Problem statement:
Copy every line of the records below word for word, leaving out the pictures.

Dataset records:
== == ==
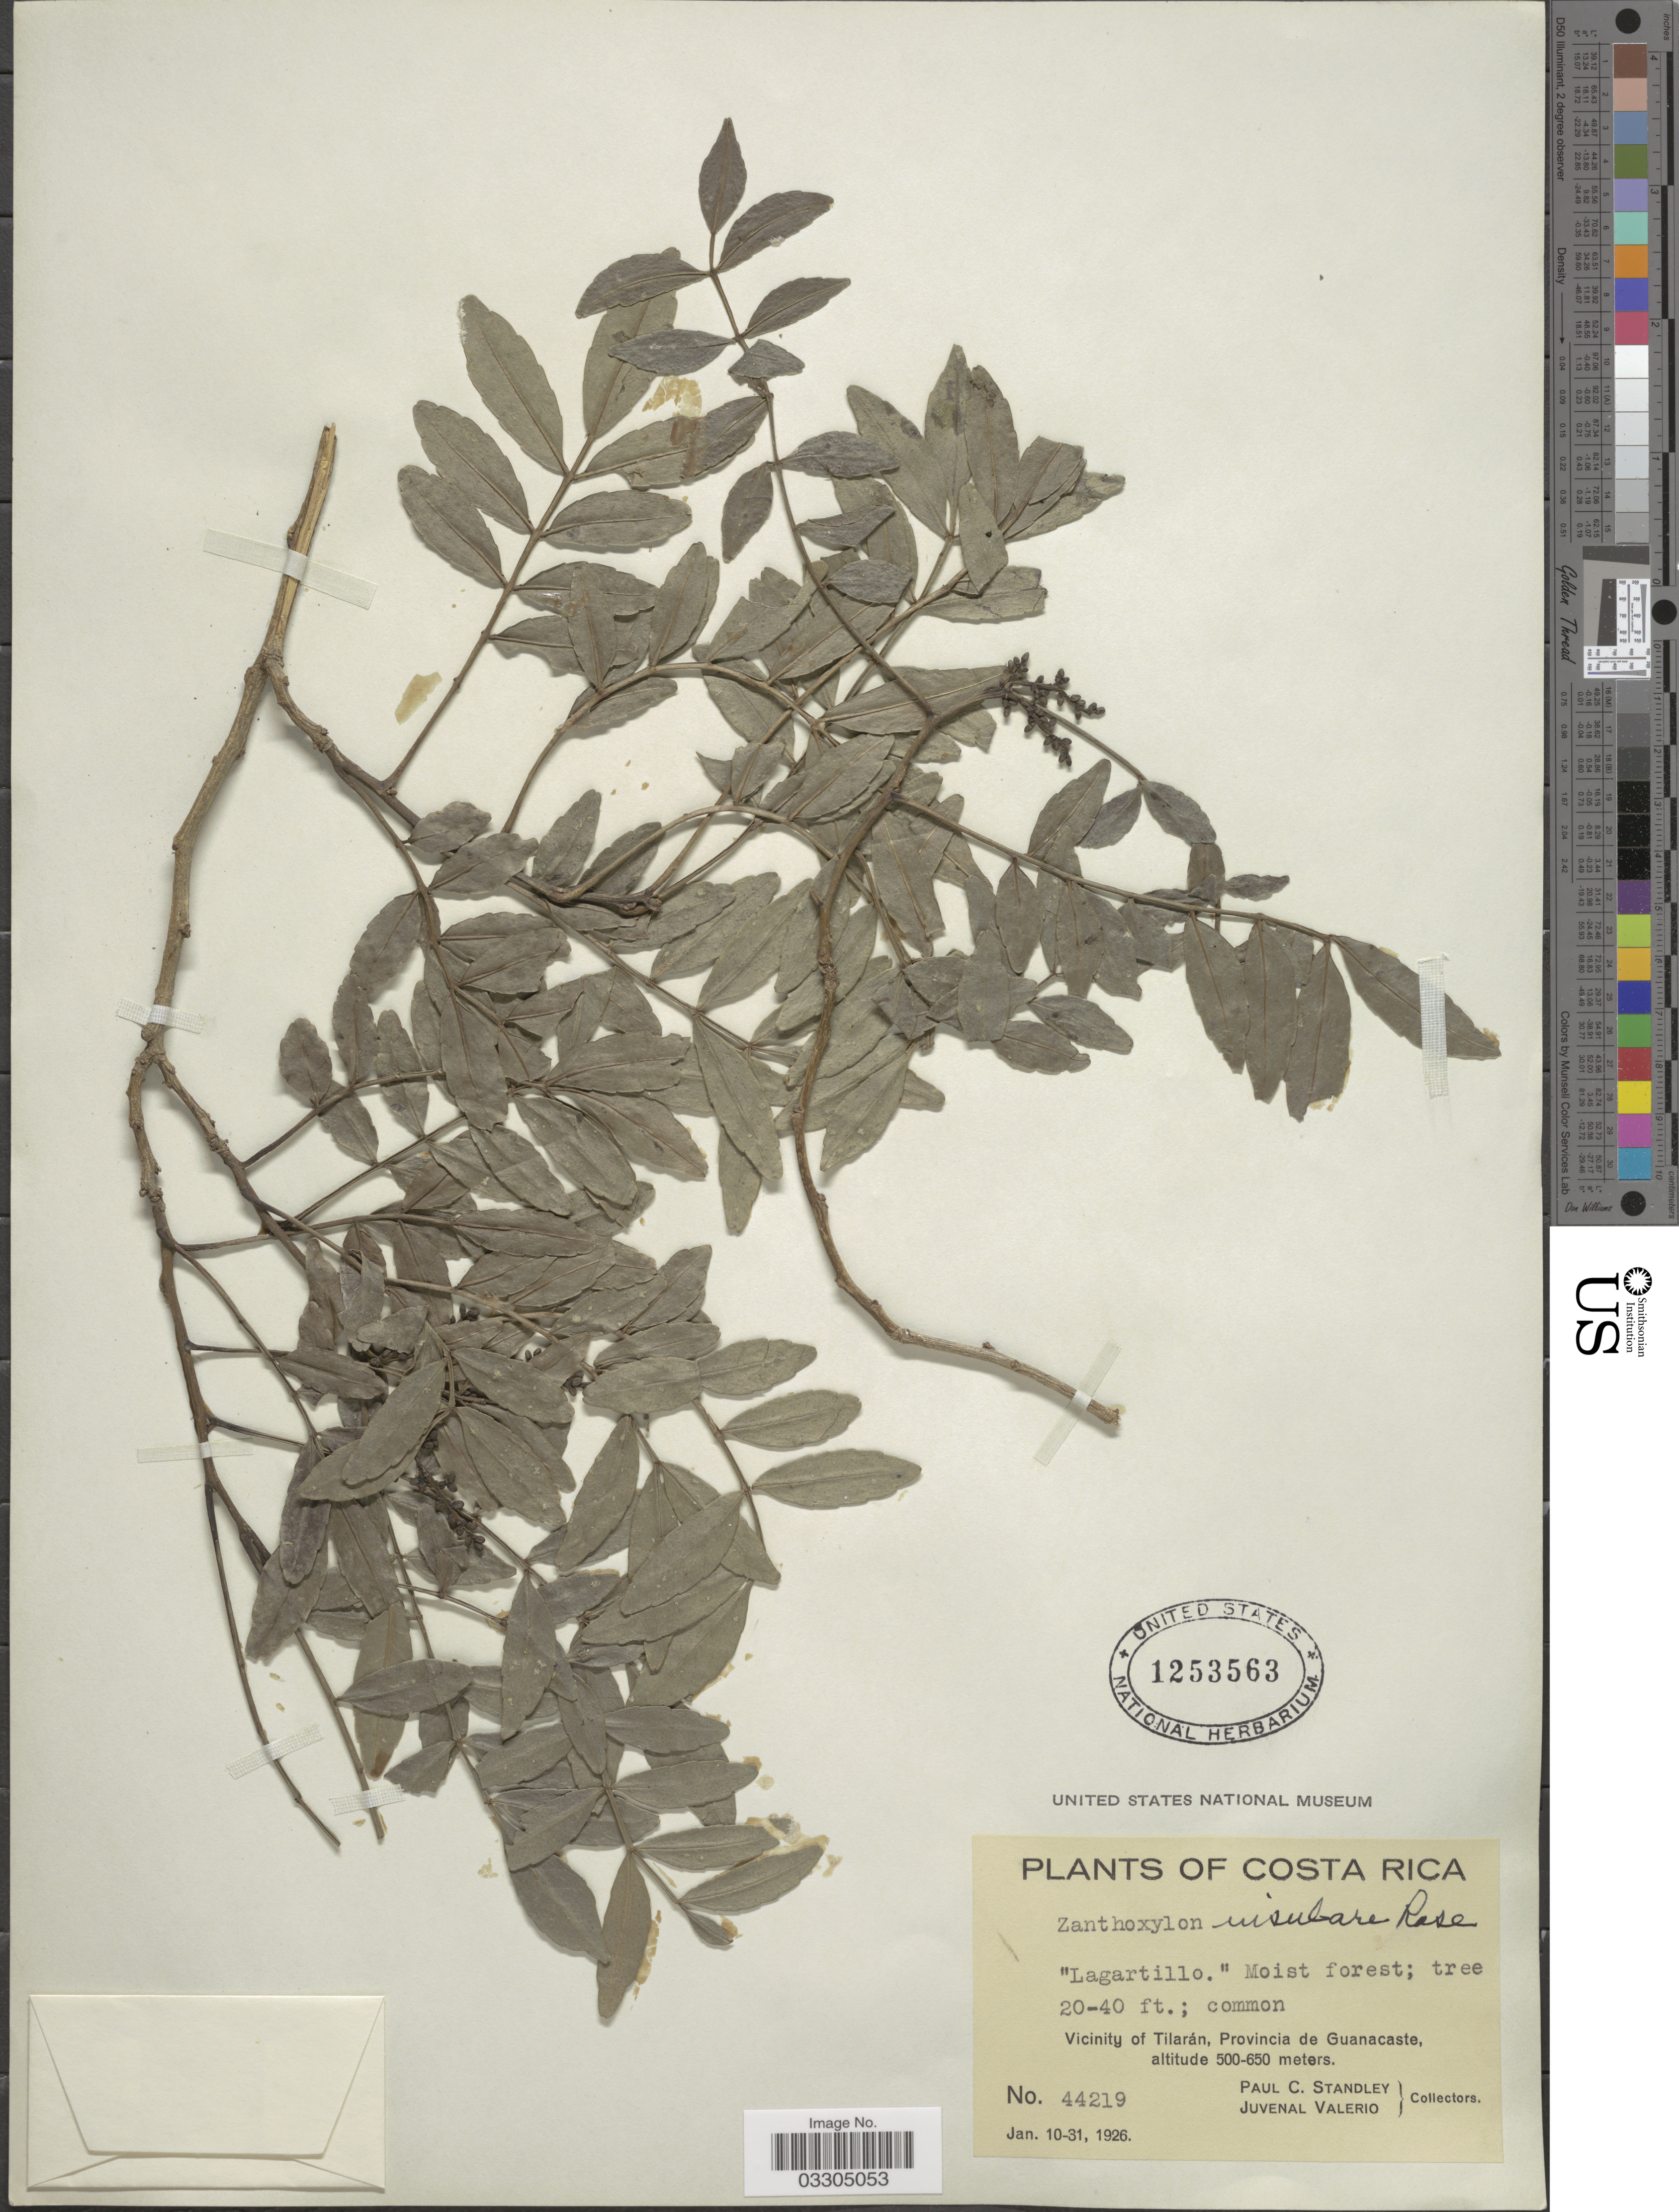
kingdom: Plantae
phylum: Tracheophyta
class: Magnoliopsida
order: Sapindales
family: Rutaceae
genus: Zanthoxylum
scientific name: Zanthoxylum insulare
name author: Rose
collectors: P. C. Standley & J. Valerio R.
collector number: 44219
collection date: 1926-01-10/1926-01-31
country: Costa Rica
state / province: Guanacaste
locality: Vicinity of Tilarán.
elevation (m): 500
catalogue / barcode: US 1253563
== == ==
Final answer:
kingdom: Plantae
phylum: Tracheophyta
class: Magnoliopsida
order: Sapindales
family: Rutaceae
genus: Zanthoxylum
scientific name: Zanthoxylum insulare
name author: Rose
collectors: P. C. Standley & J. Valerio R.
collector number: 44219
collection date: 1926-01-10/1926-01-31
country: Costa Rica
state / province: Guanacaste
locality: Vicinity of Tilarán.
elevation (m): 500
catalogue / barcode: US 1253563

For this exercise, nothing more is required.